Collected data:
--------------------
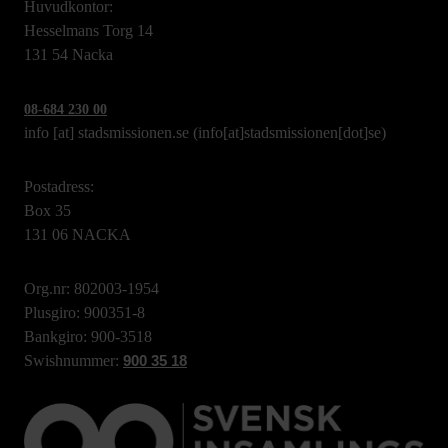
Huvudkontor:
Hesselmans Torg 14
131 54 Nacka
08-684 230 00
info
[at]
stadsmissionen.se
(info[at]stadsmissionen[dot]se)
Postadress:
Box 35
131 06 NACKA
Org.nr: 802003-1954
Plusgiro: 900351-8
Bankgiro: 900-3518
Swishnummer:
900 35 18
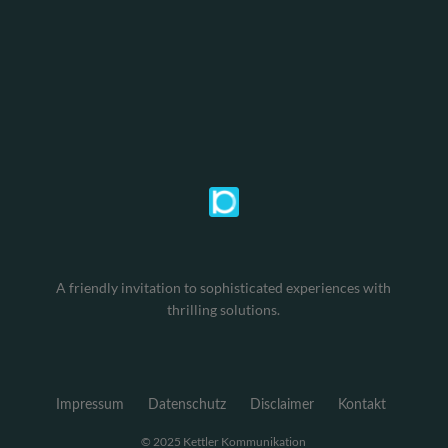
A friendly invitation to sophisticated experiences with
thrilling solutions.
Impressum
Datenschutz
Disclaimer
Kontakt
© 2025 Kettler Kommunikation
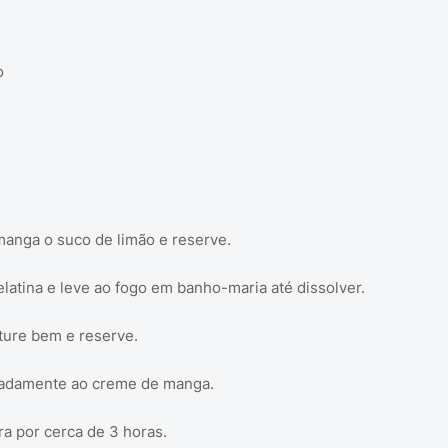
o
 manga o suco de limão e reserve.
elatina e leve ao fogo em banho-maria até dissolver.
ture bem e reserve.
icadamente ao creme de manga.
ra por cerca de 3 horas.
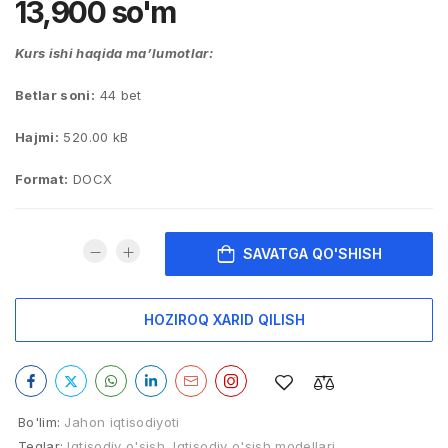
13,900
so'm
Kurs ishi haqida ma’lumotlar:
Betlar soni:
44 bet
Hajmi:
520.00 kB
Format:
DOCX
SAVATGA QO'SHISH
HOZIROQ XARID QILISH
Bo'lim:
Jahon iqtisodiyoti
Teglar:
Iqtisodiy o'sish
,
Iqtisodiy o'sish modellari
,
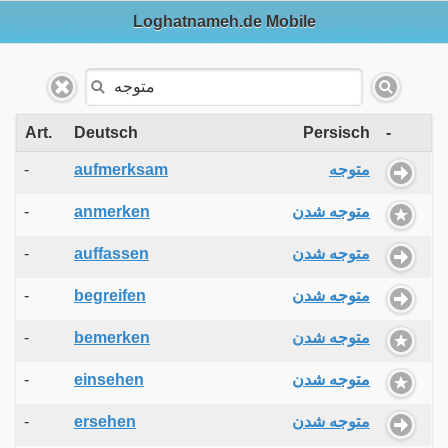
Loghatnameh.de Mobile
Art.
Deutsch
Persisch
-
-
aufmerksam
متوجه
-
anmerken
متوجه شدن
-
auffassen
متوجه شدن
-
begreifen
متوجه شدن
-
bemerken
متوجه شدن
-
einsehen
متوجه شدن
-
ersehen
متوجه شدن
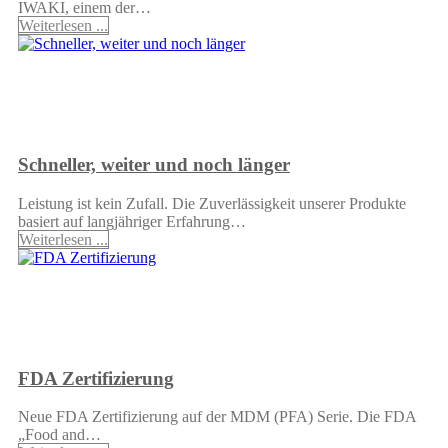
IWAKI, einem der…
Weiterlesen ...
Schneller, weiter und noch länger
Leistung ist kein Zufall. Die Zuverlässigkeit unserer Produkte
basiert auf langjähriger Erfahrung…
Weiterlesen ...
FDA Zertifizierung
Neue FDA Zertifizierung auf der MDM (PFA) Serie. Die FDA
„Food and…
--------------------
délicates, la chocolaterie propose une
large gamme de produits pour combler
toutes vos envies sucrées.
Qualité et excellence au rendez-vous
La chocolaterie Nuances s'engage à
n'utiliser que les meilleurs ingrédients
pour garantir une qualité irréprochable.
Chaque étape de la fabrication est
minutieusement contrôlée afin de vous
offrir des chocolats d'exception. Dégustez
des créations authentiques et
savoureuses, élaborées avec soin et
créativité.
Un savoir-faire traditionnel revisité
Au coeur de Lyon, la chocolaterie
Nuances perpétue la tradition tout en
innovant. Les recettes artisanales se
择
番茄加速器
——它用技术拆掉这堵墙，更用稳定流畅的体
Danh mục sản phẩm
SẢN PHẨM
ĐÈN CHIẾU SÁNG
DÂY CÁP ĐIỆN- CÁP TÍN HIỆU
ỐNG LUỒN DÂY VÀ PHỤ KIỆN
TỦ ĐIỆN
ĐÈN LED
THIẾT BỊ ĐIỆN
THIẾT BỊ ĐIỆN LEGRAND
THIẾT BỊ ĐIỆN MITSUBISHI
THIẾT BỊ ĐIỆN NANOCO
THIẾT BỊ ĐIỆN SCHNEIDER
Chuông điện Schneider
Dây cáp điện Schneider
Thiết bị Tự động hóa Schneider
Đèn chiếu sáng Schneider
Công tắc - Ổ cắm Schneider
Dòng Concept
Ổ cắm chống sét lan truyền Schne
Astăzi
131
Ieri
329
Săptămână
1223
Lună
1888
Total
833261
--------------------
- **Instructions to follow**
Please make an exact copy of the lines above from the line with "minutieusement contrôlée afin de vous" through the line with "Au coeur de Lyon, la chocolaterie", both ends included.

- **Result below**
minutieusement contrôlée afin de vous
offrir des chocolats d'exception. Dégustez
des créations authentiques et
savoureuses, élaborées avec soin et
créativité.
Un savoir-faire traditionnel revisité
Au coeur de Lyon, la chocolaterie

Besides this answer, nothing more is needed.